So, if it doesn't sound facetious to ask (I don't mean it like this), I'm wondering what the huge problem exactly is. 

It sounds like, based on your words, you get angry with your parents easily, and they criticize you over it, correct? Also, that you are prone to frustration, and you get pissed off when you see the abusive shit people do to each other. But, it sounds like you generally restrain it as well.

If that is the case, I can tell you I relate; I had a similar experience with my own family (it eventually got me kicked out of the household). But actually, in retrospect, the problem was with them. They were so repressed they couldn't handle normal emotional fluctuations, especially anger. I was made out to be criminally insane, when in fact I was just a teenager with normal amounts of normal frustration toward the highly abnormal world.

As an adult, all I can say is there is some awfully fucked up stuff out there, and if you don't get angry about it, you don't have a soul (...and most people don't get angry). Then more injustices happen. I have dealt with so much anger, it's almost unreal. (not ready to elaborate on this here, PM if you need details)

you might consider that this anger is just a natural part of who you are. Like I said, thank God. When you get mega-angry at injustices, that means you care. While everyone else is minimizing it, you're ready to do something about it. You're not creating problems in larger society (wanting to beat someone for looking like a moron is not the same as actually beating someone for looking like a moron. I can't tell you how many morons I want to blast away every single day, myself, and I still haven't blown up buildings yet). If you get angry at your own mistakes, that can motivate you to work harder.

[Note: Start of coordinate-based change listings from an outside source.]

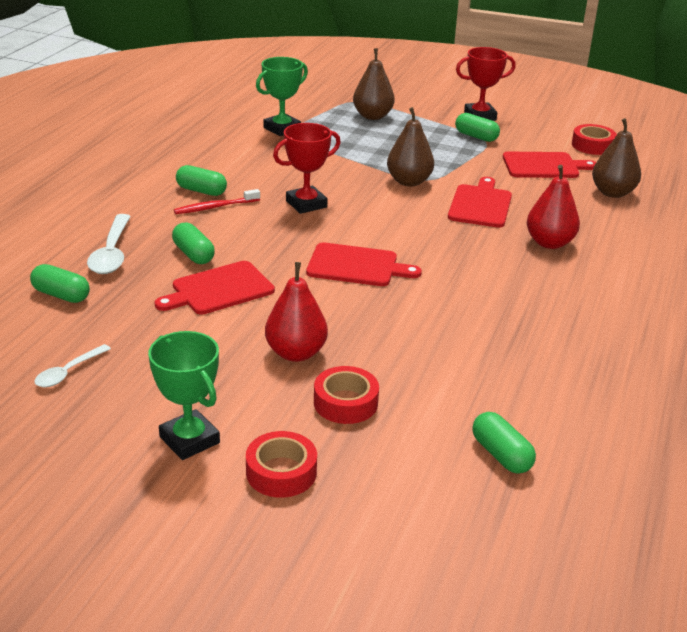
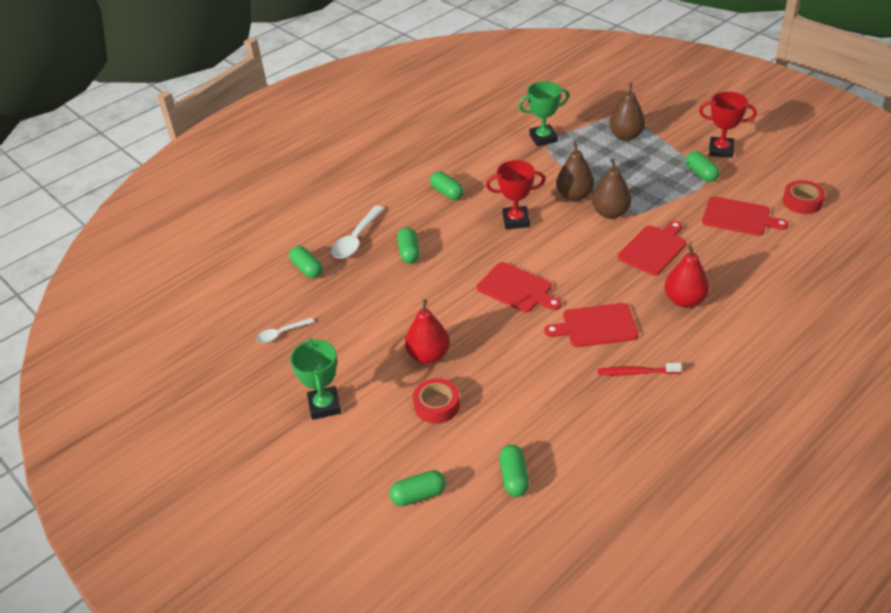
camera: 30 degrees right, 10 degrees up
(215, 207) = (448, 210): red toothbrush -> red toothbrush (636, 372)
(219, 289) = (409, 288): red cutting board -> red cutting board (596, 326)
(281, 472) = (365, 446): red tape -> none
(395, 508) = (418, 495): none -> green capsule
(612, 193) = (780, 259): brown pear -> brown pear (574, 195)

Have you looked at enneagram yet? I like it, because it actually teaches that some people are inherently based in anger and that it's a normal part of some people's process. You may wish to check that out, too. It may provide some reassurance; you might never be cool headed (at least i haven't grown to that stage and I've probably got a decade or two on you), but you may acquire an appreciation for why you are the way you are.